TEXTE FOURNI:
-----

Les oeufs à la coque

De la théorie à la pratique: voici une famille – pas campagnarde du tout – qui s’est lancée dans l’élevage des poules. Juste deux ou trois, pour le plaisir.

Un papa convaincu et un brin nostalgique, des enfants tout contents, une maman que ça amuse de voir tout son petit monde si heureux, un petit bout de nature dans ce jardin de banlieue.
Conversation pleine de fraîcheur, en attendant les oeufs, ceux qu’on tient, tout chauds encore, au creux de sa main et qu’on pourra manger à la coque, avec des mouillettes de pain trempées délicatement dans le jaune.
Petits bonheurs tout simples.

Transcription:
– Voilà le poulailler. On va les faire sortir.
– Oh! Il y a les poules !

-----

CONTENU DES DONNÉES:
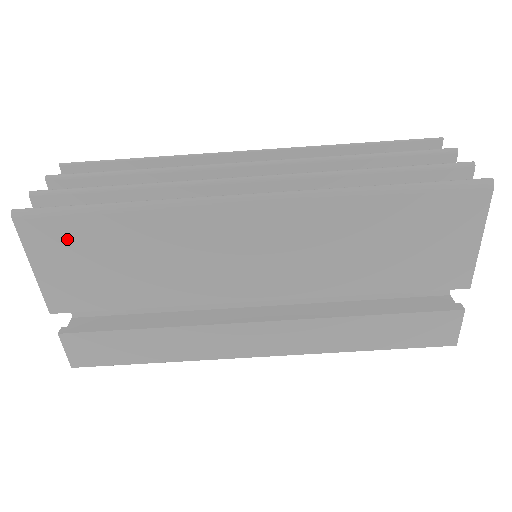
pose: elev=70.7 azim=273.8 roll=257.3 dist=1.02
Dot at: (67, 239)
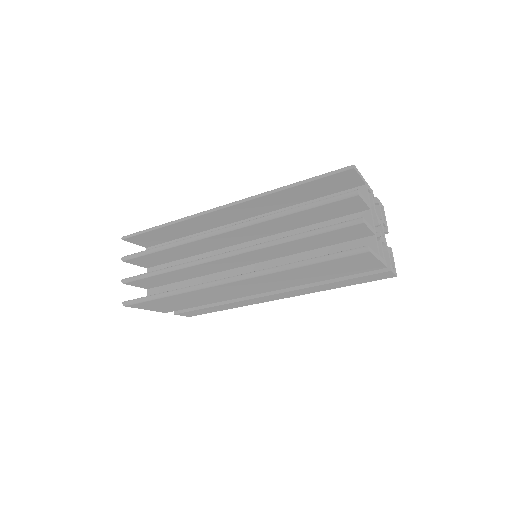
Dot at: (153, 304)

-----

OBJECTIFS:
1. Résumez en deux phrases le texte sur les poules.
2. Reproduisez à l'identique, s'il vous plaît, le passage du texte sur les poules qui va de « Les oeufs à » à « les poules ! ».
3. Poursuivez le texte sur les poules à partir de l'endroit où il s'arrête.

RÉPONSES DANS L'ORDRE:
1. Une famille de banlieue, pas campagnarde du tout, s'est lancée dans l'élevage de deux ou trois poules pour le plaisir, avec un papa convaincu, des enfants tout contents et une maman amusée. En attendant les œufs, qu'on pourra manger à la coque avec des mouillettes trempées dans le jaune, elle goûte à de petits bonheurs tout simples.

2.
Les oeufs à la coque

De la théorie à la pratique: voici une famille – pas campagnarde du tout – qui s’est lancée dans l’élevage des poules. Juste deux ou trois, pour le plaisir.

Un papa convaincu et un brin nostalgique, des enfants tout contents, une maman que ça amuse de voir tout son petit monde si heureux, un petit bout de nature dans ce jardin de banlieue.
Conversation pleine de fraîcheur, en attendant les oeufs, ceux qu’on tient, tout chauds encore, au creux de sa main et qu’on pourra manger à la coque, avec des mouillettes de pain trempées délicatement dans le jaune.
Petits bonheurs tout simples.

Transcription:
– Voilà le poulailler. On va les faire sortir.
– Oh! Il y a les poules !

3.
– Elle veut pas sortir. Si… si on s’éloigne un peu, elle va sortir.
– Et voilà ! Elle est sortie !
– Elle court trop vite.
– Oui, oui.
– Vous êtes allés voir les oeufs ?
– Va voir si il y en a.
– Beh il y en a pas.
– Bah regarde ! On va regarder ?
– Non, il y en a pas.
– Ah bon, comment ça se fait, ça (1) ?
– Bah, j’attends. Elles sont arrivées il y a une semaine. Il paraît (2) qu’elles sont un peu jeunes.
– Au départ, qui c’est qui (3) a eu l’idée d’acheter des poules ? Ce sont les enfants ou les parents ?
– C’est moi.
– Ah, c’est vous, le papa !
– Ouais, c’est le papa, oui, qui… qui a eu cette idée-là (4) ! Et les enfants ont suivi quand même, hein, parce que je les ai appelés, je leur ai demandé: « Est-que je le prends, ce poulailler (5)?
– Qu’est-ce que tu t’es dit ?
– Bah je me suis dit que c’était bien. Puis on aura des oeufs. Donc j’adore les oeufs en fait.
– Qu’est-ce qui vous a motivé par exemple (6) pour acheter des poules ?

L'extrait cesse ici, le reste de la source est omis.